Collected data
========================

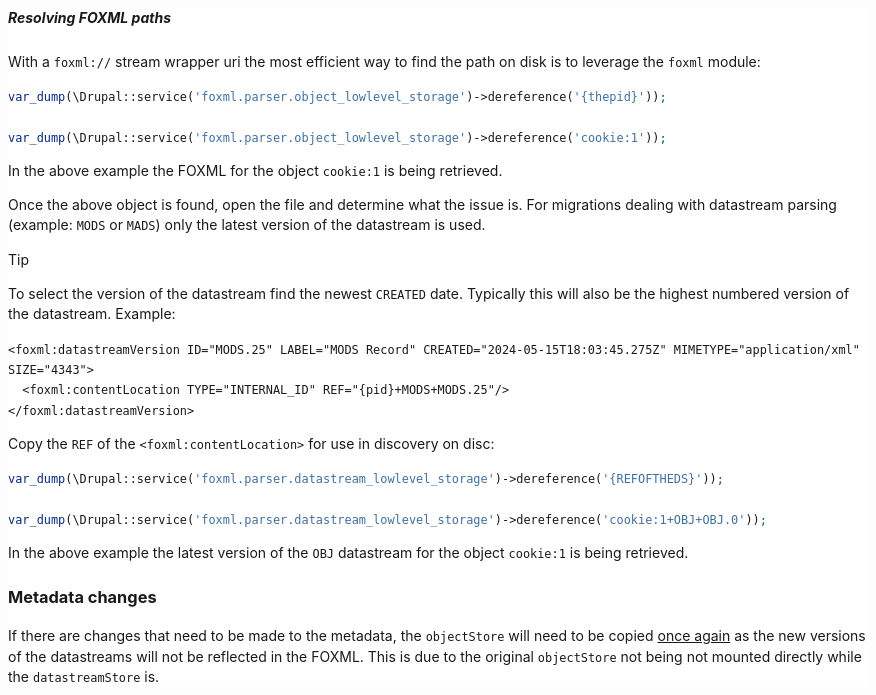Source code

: ##### Resolving FOXML paths

With a `foxml://` stream wrapper uri the most efficient way to find the path on
disk is to leverage the `foxml` module:
```php
var_dump(\Drupal::service('foxml.parser.object_lowlevel_storage')->dereference('{thepid}'));

var_dump(\Drupal::service('foxml.parser.object_lowlevel_storage')->dereference('cookie:1'));
```
In the above example the FOXML for the object `cookie:1` is being retrieved.

Once the above object is found, open the file and determine what the issue is.
For migrations dealing with datastream parsing (example: `MODS` or `MADS`) only
the latest version of the datastream is used.
> [!TIP]
> To select the version of the datastream find the newest `CREATED` date.
> Typically this will also be the highest numbered version of the datastream.
> Example:
> ```
> <foxml:datastreamVersion ID="MODS.25" LABEL="MODS Record" CREATED="2024-05-15T18:03:45.275Z" MIMETYPE="application/xml" SIZE="4343">
>   <foxml:contentLocation TYPE="INTERNAL_ID" REF="{pid}+MODS+MODS.25"/>
> </foxml:datastreamVersion>
> ```

Copy the `REF` of the `<foxml:contentLocation>` for use in discovery on disc:
```php
var_dump(\Drupal::service('foxml.parser.datastream_lowlevel_storage')->dereference('{REFOFTHEDS}'));

var_dump(\Drupal::service('foxml.parser.datastream_lowlevel_storage')->dereference('cookie:1+OBJ+OBJ.0'));
```
In the above example the latest version of the `OBJ` datastream for the object
`cookie:1` is being retrieved.

### Metadata changes
If there are changes that need to be made to the metadata, the `objectStore`
will need to be copied [once again](#limiting-by-namespace) as the new versions
of the datastreams will not be reflected in the FOXML. This is due to the
original `objectStore` not being not mounted directly while the
`datastreamStore` is.

[drupal-migrate]: https://www.drupal.org/docs/core-modules-and-themes/core-modules/migrate-drupal-module
[map-interface]: https://git.drupalcode.org/project/drupal/-/blob/10.4.x/core/modules/migrate/src/Plugin/MigrateIdMapInterface.php#L19-55
[foxml-module]: https://github.com/discoverygarden/foxml
[foxml-reference]: https://wiki.lyrasis.org/pages/viewpage.action?pageId=66585857
[akubra-adapter]: https://github.com/discoverygarden/akubra_adapter/
[archival-foxml]: https://wiki.lyrasis.org/display/FEDORA38/REST+API#RESTAPI-export
[akubra-fs]: https://wiki.lyrasis.org/display/AKUBRA
[akubra-readme]: https://github.com/discoverygarden/akubra_adapter/blob/main/README.md#configuration
[dgi-standard-foxml]: https://github.com/discoverygarden/dgi_migrate/tree/main/modules/dgi_migrate_foxml_standard_mods
[bcelndora-migration]: https://github.com/discoverygarden/bcelndora
[node-migration]: https://github.com/discoverygarden/dgi_migrate/blob/main/modules/dgi_migrate_foxml_standard_mods/migrations/dgis_nodes.yml
[splitting]: migration_invoking.md#splitting-the-objects-into-namespaces
[dgi-migrate-readme]: https://github.com/discoverygarden/dgi_migrate/blob/main/scripts/README.md
[docker-file]: https://github.com/discoverygarden/bceln-drupal/blob/2ee6002f306f25965b3da6082aef7cb05a8fcd75/Dockerfile#L54-L59
[import-docs]: https://github.com/discoverygarden/dgi_migrate/tree/main/scripts#import
[rollback-docs]: https://github.com/discoverygarden/dgi_migrate/tree/main/scripts#rollback
[big-sets]: https://github.com/discoverygarden/dgi_migrate/tree/main/modules/dgi_migrate_big_set_overrides
[entity-hierarchy]: migration_invoking.md#disable-entity_hierarchy-rewriting
[config-split]: https://www.drupal.org/docs/contributed-modules/configuration-split
[cleanup]: migration_cleanup.md
[idlist]: https://github.com/discoverygarden/dgi_migrate/blob/970471f7e827ffb6c7177d3ec637dc4743e4dc1e/src/Drush/Commands/MigrateCommands.php#L204
[migrate-skip-row]: https://git.drupalcode.org/project/drupal/-/blob/10.4.x/core/modules/migrate/src/MigrateSkipRowException.php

========================

### Problem details
From the data above, gather every line that includes the word "file".

### Result
Once the above object is found, open the file and determine what the issue is.
[docker-file]: https://github.com/discoverygarden/bceln-drupal/blob/2ee6002f306f25965b3da6082aef7cb05a8fcd75/Dockerfile#L54-L59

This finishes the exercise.